Designing User Authentication in Microservice Architecture with JWT and Spring Cloud Gateway

In microservice environments, user authentication must confirm a user's identity before providing services. Traditional monolithic authentication stores session data in Tomcat's memory, which fails under load‑balanced clusters, leading to the adoption of Redis for distributed session storage. However, Redis can become a bottleneck at massive scale.

To avoid server‑side state, client‑side storage using JWT (JSON Web Token) is introduced. JWT is an encrypted, time‑limited token containing user information, typically consisting of a Header, Payload, and Signature.

Example JWT string:

eyJhbGciOiJIUzI1NiJ9.eyJzdWIiOiJ7XCJ1c2VySWRcIjoyLFwidXNlcm5hbWVcIjpcImxpc2lcIixcIm5hbWVcIjpcIuadjuWbm1wiLFwiZ3JhZGVcIjpcInZpcFwifSJ9.NT8QBdoK4S-PbnhS0msJAqL0FG2aruvlsBSyG226HiU

The Header specifies the token type and signing algorithm (e.g., HS256). The Payload carries user data such as "sub", "name", and custom claims.

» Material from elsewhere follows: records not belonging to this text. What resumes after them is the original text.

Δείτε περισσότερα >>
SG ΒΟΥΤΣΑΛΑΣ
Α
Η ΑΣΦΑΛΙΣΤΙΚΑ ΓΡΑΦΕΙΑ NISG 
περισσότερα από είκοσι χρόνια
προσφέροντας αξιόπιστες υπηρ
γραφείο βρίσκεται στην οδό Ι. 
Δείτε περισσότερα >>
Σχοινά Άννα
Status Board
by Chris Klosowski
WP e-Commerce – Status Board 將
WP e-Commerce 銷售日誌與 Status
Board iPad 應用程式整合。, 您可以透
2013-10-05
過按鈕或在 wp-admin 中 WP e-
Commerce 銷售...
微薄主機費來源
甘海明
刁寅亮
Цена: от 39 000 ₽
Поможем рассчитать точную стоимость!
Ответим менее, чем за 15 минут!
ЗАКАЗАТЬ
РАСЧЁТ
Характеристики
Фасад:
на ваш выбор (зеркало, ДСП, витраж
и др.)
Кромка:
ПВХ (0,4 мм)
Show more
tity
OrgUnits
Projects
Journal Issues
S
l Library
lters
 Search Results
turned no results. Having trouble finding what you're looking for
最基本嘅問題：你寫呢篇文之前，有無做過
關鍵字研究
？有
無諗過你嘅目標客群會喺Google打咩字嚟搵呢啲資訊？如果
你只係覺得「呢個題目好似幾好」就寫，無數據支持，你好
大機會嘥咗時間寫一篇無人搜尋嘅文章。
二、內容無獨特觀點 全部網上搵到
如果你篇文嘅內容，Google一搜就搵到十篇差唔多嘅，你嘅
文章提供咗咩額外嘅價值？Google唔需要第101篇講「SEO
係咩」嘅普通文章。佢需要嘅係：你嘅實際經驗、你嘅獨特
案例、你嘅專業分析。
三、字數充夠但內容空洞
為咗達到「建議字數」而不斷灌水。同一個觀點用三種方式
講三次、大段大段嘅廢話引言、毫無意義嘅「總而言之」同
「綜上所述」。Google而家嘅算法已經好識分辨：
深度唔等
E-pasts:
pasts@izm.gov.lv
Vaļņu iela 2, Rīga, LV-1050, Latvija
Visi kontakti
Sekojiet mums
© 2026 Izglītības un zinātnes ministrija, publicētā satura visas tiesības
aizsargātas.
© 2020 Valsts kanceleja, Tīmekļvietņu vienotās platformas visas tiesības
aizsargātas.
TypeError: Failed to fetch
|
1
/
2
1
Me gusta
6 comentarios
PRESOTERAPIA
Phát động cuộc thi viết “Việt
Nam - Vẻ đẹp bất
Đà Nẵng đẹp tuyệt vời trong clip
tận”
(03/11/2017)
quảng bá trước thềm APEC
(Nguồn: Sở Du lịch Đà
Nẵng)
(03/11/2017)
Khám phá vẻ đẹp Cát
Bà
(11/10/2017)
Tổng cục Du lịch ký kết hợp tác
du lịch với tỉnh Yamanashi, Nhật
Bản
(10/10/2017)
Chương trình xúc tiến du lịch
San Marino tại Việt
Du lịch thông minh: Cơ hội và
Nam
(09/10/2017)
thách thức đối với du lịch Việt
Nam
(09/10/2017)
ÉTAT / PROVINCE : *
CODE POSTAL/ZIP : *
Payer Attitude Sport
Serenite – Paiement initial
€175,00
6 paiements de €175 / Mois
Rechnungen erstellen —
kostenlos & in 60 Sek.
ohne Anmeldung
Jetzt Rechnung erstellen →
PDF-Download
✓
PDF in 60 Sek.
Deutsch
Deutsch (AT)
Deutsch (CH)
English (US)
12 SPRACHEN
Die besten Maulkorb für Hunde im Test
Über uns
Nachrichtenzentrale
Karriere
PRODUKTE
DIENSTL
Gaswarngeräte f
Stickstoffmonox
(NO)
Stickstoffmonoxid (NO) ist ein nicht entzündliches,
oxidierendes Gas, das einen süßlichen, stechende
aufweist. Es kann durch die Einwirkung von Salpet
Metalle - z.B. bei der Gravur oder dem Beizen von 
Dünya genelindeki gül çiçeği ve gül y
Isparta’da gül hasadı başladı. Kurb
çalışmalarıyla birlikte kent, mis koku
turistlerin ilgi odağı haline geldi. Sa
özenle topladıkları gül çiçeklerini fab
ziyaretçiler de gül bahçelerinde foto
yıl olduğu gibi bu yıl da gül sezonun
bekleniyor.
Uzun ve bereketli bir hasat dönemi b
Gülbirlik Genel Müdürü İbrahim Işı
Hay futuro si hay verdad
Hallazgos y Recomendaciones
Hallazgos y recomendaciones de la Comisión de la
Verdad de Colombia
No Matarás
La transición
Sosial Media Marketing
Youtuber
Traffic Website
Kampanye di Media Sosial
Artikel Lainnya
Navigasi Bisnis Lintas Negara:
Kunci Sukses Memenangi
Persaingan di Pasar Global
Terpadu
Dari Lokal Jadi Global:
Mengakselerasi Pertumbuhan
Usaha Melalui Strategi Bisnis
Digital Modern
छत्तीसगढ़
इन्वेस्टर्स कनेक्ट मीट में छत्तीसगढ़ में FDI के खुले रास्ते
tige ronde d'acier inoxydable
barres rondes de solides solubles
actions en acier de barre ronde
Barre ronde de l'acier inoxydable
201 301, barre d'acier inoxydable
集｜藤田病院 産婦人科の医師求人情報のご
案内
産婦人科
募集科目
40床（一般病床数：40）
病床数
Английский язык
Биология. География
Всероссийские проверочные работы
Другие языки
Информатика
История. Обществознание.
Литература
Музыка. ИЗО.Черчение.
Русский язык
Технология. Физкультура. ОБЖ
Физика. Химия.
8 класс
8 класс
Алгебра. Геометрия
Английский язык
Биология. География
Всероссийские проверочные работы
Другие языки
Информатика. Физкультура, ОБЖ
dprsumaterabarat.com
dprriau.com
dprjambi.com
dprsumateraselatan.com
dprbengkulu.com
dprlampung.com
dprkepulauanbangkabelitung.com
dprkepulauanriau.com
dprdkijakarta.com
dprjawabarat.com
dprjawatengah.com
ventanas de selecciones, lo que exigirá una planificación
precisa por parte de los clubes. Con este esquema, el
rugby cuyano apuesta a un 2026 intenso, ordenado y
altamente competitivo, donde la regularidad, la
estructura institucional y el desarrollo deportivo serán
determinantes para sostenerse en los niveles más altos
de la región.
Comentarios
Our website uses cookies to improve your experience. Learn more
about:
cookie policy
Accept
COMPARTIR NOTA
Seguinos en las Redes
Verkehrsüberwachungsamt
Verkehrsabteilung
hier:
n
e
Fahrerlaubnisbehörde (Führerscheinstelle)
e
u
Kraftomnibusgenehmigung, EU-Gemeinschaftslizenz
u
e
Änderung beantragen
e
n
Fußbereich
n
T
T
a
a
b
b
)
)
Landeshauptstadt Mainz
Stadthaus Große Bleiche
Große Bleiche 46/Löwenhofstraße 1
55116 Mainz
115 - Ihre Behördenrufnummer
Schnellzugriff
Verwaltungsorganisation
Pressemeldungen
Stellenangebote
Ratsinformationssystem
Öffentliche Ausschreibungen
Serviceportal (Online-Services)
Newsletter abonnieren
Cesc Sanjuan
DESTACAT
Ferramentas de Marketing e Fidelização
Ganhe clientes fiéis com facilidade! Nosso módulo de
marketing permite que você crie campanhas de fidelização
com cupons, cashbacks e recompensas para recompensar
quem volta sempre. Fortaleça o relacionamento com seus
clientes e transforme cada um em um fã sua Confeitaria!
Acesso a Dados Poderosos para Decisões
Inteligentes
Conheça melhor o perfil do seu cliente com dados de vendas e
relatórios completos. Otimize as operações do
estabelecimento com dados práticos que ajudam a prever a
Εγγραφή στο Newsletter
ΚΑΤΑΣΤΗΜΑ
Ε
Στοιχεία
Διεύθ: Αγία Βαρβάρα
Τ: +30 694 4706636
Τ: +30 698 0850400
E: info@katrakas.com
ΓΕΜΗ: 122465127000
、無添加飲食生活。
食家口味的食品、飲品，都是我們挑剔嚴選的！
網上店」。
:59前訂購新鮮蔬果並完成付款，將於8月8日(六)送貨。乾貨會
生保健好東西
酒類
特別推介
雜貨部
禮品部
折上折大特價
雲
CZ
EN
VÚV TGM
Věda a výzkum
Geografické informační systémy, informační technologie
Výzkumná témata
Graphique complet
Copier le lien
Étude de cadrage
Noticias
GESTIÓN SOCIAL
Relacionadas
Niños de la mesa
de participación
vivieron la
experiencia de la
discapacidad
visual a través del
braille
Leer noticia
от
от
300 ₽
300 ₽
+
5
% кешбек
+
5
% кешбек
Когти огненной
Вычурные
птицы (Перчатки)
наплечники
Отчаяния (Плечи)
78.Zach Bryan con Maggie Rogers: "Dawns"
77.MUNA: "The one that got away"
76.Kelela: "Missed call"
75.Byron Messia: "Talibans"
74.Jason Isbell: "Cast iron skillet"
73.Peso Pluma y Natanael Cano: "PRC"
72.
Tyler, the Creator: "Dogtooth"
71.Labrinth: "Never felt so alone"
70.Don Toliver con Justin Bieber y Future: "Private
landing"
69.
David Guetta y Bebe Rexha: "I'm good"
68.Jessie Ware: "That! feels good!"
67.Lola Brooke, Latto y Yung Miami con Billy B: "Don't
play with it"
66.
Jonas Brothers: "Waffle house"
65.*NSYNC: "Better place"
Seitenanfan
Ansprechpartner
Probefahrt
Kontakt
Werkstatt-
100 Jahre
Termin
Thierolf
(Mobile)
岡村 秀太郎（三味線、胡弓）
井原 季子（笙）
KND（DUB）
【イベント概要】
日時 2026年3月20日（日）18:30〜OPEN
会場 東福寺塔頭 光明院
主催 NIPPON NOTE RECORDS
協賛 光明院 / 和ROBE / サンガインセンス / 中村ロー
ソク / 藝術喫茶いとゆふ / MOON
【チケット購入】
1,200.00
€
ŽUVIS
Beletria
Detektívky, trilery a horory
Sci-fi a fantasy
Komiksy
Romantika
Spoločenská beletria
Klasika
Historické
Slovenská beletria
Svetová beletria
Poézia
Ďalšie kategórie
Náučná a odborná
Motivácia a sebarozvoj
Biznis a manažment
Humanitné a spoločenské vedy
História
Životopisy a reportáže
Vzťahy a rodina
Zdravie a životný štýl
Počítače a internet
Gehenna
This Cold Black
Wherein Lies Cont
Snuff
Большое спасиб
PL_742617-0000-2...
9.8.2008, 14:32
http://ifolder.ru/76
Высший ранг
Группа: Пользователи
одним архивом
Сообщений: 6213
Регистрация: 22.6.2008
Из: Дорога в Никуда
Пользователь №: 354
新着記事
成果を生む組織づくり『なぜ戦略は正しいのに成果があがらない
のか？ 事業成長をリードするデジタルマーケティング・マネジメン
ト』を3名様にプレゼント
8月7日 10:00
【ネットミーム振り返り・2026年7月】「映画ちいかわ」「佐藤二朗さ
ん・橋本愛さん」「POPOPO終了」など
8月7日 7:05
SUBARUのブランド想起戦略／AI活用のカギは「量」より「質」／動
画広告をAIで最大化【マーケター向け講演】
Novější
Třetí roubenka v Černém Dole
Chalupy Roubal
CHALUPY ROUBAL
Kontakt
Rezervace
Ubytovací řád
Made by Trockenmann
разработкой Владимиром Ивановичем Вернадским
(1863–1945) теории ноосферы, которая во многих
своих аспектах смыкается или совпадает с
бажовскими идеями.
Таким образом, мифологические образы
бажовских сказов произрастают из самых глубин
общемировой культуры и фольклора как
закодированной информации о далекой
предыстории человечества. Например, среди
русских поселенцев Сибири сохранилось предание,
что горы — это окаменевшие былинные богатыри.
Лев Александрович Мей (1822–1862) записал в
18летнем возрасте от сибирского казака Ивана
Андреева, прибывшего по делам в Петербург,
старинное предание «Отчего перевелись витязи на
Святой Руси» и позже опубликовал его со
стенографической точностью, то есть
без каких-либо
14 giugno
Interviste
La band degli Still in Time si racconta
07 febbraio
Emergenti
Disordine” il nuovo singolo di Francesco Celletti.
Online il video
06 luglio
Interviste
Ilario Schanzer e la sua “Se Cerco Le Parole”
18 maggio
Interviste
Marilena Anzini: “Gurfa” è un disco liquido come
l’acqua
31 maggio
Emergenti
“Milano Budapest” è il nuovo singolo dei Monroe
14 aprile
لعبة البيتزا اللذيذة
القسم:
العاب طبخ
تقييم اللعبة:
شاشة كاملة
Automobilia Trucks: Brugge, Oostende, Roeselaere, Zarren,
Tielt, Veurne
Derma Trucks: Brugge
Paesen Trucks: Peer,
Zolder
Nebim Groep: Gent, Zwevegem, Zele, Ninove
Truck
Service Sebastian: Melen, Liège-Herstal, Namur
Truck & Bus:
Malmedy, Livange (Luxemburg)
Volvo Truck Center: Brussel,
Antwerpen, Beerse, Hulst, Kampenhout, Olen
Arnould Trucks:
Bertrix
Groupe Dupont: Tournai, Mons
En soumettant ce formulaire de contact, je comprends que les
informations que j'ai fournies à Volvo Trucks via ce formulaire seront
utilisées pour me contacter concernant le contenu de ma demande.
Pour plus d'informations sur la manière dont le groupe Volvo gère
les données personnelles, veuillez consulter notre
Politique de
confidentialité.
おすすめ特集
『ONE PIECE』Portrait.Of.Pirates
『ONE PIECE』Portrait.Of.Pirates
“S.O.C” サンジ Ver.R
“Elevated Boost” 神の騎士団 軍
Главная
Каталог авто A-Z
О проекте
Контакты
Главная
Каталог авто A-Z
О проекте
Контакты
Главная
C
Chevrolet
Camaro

The Signature is generated by applying the chosen algorithm to the Base64Url‑encoded Header and Payload together with a secret key.

JJWT, a popular Java library, simplifies JWT creation and verification. Adding the Maven dependencies:

<dependency>
    <groupId>io.jsonwebtoken</groupId>
    <artifactId>jjwt-api</artifactId>
    <version>0.11.2</version>
</dependency>

<dependency>
    <groupId>io.jsonwebtoken</groupId>
    <artifactId>jjwt-impl</artifactId>
    <version>0.11.2</version>
    <scope>runtime</scope>
</dependency>

<dependency>
    <groupId>io.jsonwebtoken</groupId>
    <artifactId>jjwt-jackson</artifactId>
    <version>0.11.2</version>
    <scope>runtime</scope>
</dependency>

Creating a JWT:

@SpringBootTest
public class JwtTestor {
    /** Create Token */
    @Test
    public void createJwt() {
        // private key
        String key = "1234567890_1234567890_1234567890";
        // Base64 encode the key
        String base64 = new BASE64Encoder().encode(key.getBytes());
        // Generate SecretKey object
        SecretKey secretKey = Keys.hmacShaKeyFor(base64.getBytes());
        // payload data
        String data = "{\"userId\":123}";
        String jwt = Jwts.builder().setSubject(data).signWith(secretKey).compact();
        System.out.println(jwt);
    }
}

Verifying a JWT:

/** Verify and extract JWT data */
@Test
public void checkJwt() {
    String jwt = "eyJhbGciOiJIUzI1NiJ9.eyJzdWIiOiJ7XCJ1c2VySWRcIjoxMjN9In0.1p_VTN46sukRJTYFxUg93CmfR3nJZRBm99ZK0e3d9Hw";
    String key = "1234567890_1234567890_1234567890";
    String base64 = new BASE64Encoder().encode(key.getBytes());
    SecretKey secretKey = Keys.hmacShaKeyFor(base64.getBytes());
    try {
        JwtParser parser = Jwts.parserBuilder().setSigningKey(secretKey).build();
        Jws
claimsJws = parser.parseClaimsJws(jwt);
        String subject = claimsJws.getBody().getSubject();
        System.out.println(subject);
    } catch (JwtException e) {
        System.out.println("Jwt verification failed");
        e.printStackTrace();
    }
}

Two microservice authentication schemes are presented:

Service‑side verification: The authentication service issues JWTs; downstream services forward the token back to the auth service for verification and retrieve user/permission data.

API‑gateway unified verification: The gateway validates JWTs with the auth service before routing, attaching user information to the request.

Service‑side verification offers fine‑grained control suitable for low‑latency, high‑concurrency scenarios, while gateway verification simplifies development at the cost of additional remote calls.

Challenges include fixed JWT expiration, the need for token renewal, and the trade‑off between statelessness and using Redis to manage token revocation or dynamic expiration. Caching user data after the first verification can improve performance but introduces consistency concerns.

In summary, the article reviews session‑based authentication, demonstrates JWT creation and verification with JJWT, compares two microservice authentication architectures, and discusses practical considerations such as token lifecycle, caching, and scenario‑based design choices.